Gemini 3.5 Pro provides another signal in the same direction. Business Insider reported that the planned June launch slipped to July, while TechTimes reported that Google abandoned the prior base for a new pretraining cycle and checkpoint. The delay and base-reset report together suggest that Google favored a fresh pretraining foundation over further work on the existing checkpoint.

The GPT-6 rumor, Epoch AI forecast, and Gemini reports come from different sources and carry different levels of certainty. After Mythos raised the competitive bar, however, all three pointed toward the same hyperscale direction: larger models, more training compute, and new base checkpoints.

Sovereign AI Intensifies HBM and DRAM Demand

SK hynix HBM4 memory development announcement image
SK hynix's HBM4 development announcement image

The same hyperscale direction is spreading beyond a few US and Chinese clusters to the national level. Governments that want cyber, defense, administrative, and health data to remain inside national borders are currently expanding sovereign AI infrastructure. The Center for a New American Security Sovereign AI Index catalogs operational and planned national AI factories and sovereign clouds across Europe, the Middle East, and Asia.
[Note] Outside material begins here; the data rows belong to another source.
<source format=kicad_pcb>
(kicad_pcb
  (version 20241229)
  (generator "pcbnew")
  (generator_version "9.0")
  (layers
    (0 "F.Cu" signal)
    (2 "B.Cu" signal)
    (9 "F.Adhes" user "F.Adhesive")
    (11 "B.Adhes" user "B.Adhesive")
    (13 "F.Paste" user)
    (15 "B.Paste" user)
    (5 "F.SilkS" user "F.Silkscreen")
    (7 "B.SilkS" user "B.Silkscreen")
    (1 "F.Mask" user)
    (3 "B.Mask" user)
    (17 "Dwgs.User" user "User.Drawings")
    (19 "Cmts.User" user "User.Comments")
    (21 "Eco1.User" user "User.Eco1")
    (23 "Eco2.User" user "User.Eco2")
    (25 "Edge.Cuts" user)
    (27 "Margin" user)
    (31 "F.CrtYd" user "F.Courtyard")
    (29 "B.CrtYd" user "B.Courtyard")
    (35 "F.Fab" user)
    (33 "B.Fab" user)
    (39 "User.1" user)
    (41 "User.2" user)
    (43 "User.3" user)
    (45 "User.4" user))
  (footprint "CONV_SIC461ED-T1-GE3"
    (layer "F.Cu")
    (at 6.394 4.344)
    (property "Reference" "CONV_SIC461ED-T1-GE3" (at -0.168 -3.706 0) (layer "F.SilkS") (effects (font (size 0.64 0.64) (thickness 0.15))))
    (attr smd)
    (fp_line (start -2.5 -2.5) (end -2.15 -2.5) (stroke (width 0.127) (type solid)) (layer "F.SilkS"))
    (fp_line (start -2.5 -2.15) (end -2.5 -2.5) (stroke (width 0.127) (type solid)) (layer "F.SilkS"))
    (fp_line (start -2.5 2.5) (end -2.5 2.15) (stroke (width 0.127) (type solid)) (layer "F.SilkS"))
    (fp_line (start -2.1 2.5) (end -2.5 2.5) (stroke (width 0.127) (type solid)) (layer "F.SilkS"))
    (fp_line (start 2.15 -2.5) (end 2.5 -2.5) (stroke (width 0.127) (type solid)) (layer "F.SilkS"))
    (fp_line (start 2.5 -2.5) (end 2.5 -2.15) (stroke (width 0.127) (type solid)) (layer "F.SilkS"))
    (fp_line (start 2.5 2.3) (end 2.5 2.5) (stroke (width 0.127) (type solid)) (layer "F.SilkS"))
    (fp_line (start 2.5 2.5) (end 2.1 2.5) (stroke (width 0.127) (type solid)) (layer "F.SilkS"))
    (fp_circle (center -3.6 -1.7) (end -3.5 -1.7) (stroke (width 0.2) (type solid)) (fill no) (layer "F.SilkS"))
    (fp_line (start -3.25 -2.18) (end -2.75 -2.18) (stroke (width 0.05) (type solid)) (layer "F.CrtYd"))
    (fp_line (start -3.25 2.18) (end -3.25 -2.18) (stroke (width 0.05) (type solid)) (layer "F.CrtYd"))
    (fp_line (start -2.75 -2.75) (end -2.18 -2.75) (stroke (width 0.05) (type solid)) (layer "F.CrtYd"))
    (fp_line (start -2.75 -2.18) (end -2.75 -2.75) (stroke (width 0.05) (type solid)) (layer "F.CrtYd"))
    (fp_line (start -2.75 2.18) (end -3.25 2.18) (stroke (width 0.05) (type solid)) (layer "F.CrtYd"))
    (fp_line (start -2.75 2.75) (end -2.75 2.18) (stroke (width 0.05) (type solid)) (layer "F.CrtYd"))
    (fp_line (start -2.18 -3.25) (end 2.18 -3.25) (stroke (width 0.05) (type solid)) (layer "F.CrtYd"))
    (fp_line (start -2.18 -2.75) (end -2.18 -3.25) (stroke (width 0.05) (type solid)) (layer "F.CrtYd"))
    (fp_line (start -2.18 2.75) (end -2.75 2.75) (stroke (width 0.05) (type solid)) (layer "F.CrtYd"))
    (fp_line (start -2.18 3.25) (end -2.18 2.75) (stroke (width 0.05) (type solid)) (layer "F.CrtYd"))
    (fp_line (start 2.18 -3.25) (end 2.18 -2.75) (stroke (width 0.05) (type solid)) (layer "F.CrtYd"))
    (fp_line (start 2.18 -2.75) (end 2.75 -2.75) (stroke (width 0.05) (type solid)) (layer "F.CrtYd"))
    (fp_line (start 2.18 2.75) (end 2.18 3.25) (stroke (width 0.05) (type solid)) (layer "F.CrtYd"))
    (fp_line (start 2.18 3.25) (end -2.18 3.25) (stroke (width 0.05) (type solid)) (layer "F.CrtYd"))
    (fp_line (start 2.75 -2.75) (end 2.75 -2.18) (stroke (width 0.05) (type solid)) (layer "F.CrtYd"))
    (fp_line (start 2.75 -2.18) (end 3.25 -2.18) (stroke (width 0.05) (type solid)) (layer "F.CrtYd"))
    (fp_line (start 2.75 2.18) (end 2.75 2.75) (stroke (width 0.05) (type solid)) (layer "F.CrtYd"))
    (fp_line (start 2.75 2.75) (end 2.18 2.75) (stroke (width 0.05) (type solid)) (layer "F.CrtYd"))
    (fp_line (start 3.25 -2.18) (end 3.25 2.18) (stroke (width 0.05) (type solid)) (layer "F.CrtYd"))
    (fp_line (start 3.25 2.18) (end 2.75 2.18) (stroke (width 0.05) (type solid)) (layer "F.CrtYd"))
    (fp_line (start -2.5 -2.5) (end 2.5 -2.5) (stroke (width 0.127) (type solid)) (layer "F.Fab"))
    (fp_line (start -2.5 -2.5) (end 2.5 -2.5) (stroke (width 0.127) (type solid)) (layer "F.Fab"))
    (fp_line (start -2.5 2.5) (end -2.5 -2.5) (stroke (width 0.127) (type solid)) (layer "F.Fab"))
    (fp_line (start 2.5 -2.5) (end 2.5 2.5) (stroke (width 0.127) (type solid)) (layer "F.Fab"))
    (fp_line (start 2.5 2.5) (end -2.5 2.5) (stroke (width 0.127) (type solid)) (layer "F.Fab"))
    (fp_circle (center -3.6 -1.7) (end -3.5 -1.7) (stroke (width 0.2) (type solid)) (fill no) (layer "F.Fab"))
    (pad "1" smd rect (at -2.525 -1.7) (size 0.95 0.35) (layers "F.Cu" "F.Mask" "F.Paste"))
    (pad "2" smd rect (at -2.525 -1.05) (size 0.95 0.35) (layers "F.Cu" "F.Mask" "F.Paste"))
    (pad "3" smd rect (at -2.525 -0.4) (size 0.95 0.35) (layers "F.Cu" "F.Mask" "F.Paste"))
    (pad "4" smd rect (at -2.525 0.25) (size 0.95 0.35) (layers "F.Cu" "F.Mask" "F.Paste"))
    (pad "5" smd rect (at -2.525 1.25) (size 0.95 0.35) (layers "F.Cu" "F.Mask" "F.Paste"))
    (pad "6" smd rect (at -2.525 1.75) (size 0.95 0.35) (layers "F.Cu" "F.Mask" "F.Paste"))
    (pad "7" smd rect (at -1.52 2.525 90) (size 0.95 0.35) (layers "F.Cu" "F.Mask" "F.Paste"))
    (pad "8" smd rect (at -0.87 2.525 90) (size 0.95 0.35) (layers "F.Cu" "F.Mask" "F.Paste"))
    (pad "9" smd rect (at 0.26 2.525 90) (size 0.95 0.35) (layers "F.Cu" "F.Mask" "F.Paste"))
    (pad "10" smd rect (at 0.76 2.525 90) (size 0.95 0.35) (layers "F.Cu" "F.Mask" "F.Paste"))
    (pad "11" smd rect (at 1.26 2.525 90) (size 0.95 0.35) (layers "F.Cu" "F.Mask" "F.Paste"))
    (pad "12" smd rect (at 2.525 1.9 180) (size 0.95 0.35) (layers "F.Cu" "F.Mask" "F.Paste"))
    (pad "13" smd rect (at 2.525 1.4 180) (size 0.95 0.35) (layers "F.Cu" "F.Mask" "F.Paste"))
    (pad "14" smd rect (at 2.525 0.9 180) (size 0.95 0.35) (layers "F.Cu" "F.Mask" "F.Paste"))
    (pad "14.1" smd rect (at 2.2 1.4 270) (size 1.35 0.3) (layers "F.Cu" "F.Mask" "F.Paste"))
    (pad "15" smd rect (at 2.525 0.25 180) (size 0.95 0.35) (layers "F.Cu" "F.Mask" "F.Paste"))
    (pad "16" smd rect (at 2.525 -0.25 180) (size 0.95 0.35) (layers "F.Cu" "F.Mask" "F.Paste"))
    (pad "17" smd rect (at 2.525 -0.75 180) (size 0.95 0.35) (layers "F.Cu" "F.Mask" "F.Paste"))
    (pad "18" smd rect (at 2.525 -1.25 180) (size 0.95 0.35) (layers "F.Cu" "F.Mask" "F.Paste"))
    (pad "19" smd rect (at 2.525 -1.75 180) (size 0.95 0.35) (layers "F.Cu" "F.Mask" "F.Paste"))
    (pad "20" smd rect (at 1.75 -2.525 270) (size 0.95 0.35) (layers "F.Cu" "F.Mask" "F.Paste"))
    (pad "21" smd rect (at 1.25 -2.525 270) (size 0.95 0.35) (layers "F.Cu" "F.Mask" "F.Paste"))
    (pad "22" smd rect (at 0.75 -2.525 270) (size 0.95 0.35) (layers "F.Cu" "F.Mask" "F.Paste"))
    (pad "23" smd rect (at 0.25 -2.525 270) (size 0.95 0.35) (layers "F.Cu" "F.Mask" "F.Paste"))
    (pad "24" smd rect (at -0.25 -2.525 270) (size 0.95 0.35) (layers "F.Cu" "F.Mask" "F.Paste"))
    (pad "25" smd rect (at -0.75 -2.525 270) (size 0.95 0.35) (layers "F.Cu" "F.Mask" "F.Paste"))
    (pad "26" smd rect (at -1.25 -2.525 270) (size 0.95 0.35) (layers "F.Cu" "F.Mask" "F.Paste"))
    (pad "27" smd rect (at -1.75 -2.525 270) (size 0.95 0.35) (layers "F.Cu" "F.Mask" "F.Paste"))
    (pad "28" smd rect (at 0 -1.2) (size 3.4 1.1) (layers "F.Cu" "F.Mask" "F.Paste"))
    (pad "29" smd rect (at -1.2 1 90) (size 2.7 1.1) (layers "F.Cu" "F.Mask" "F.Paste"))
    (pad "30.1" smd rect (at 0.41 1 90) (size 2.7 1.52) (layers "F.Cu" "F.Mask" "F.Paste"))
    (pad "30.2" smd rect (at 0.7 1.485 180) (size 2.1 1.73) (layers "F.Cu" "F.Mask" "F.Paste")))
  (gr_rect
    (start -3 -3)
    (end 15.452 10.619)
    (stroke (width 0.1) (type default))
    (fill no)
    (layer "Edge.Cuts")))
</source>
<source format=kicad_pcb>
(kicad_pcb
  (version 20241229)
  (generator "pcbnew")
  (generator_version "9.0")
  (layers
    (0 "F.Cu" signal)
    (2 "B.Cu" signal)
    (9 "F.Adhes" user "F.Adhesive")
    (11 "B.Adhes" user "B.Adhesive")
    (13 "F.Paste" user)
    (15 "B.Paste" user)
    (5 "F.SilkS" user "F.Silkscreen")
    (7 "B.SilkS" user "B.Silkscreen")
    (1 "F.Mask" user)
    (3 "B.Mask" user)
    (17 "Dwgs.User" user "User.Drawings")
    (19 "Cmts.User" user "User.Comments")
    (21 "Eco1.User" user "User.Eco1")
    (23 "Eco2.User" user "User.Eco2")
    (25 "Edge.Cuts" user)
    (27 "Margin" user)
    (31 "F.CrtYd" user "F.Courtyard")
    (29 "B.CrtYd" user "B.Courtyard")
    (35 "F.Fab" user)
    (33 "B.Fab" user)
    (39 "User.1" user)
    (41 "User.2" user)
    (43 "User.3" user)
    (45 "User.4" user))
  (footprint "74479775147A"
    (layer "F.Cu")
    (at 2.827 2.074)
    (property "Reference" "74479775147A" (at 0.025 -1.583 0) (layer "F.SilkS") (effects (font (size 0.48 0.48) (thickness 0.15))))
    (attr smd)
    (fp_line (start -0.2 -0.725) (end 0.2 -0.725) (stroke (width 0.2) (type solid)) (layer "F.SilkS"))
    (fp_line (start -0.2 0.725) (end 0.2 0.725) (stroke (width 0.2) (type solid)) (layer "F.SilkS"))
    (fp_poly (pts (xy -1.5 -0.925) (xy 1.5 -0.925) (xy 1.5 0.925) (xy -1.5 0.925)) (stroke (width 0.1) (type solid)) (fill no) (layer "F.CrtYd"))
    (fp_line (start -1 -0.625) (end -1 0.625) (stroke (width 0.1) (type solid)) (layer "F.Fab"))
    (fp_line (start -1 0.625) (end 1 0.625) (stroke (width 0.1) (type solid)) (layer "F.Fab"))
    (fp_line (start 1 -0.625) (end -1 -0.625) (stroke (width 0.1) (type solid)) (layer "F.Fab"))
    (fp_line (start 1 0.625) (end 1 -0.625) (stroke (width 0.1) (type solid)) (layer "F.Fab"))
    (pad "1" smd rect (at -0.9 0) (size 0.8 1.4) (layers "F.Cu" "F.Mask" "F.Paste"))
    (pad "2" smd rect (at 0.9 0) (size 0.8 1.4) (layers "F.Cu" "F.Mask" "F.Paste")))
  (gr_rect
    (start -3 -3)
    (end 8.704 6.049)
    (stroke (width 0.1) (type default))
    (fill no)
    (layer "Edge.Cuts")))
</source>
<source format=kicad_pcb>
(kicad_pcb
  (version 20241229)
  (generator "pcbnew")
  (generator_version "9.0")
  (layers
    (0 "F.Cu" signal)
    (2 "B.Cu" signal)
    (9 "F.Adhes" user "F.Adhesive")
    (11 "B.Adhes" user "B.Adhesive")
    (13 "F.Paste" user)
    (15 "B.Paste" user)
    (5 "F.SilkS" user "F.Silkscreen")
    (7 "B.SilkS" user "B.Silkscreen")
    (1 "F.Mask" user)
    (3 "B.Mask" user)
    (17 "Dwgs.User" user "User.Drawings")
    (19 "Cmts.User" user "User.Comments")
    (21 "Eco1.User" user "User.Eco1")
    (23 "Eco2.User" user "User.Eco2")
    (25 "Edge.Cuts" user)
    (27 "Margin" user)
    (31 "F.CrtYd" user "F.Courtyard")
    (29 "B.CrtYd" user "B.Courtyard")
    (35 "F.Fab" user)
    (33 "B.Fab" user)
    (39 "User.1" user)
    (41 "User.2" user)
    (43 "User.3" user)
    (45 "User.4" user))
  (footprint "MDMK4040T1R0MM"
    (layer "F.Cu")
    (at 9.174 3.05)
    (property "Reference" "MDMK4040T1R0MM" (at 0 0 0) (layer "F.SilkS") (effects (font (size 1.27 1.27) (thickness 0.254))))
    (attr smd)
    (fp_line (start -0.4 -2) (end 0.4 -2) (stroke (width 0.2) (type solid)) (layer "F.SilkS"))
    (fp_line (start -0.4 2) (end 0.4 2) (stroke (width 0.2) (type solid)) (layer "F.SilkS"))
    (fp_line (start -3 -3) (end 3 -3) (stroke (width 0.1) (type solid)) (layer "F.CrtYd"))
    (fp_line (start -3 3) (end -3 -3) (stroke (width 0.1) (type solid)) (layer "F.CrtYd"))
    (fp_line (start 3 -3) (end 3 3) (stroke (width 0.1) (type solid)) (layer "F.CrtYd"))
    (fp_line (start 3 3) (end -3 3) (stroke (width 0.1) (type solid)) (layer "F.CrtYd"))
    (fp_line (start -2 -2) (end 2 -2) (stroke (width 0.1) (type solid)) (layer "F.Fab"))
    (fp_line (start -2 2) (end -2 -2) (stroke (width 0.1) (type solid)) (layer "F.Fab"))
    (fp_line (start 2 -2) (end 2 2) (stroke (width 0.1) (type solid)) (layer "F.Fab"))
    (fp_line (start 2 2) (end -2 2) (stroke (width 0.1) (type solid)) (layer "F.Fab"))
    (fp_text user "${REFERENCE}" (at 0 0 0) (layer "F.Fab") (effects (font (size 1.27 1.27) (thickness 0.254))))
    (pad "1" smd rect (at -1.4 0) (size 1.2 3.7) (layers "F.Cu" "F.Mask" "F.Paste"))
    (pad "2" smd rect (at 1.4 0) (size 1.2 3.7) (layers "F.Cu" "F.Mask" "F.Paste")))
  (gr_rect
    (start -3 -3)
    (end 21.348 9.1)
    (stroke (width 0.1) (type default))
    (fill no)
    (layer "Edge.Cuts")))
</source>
When each jurisdiction builds its own training and inference capacity, AI data-center demand spreads beyond a single global cluster. Persistent agents, autonomous vehicles, and robotics add server DRAM and storage demand alongside accelerators.

HBM is a central bottleneck for large-model training. Larger models and checkpoints raise capacity and bandwidth requirements per accelerator, while production diverted toward HBM can tighten general-purpose DRAM supply. The HBM demand outlook from SK hynix's newsroom puts the 2026 market at $54.6 billion, up 58% year over year. Pressure on HBM and DRAM supply is rising sharply.

Samsung Electronics, SK hynix, Micron, and other core memory suppliers are increasingly positioned as the main beneficiaries of a prolonged memory supercycle. Large-scale pretraining competition and the spread of sovereign AI data centers are lifting HBM and DRAM demand together.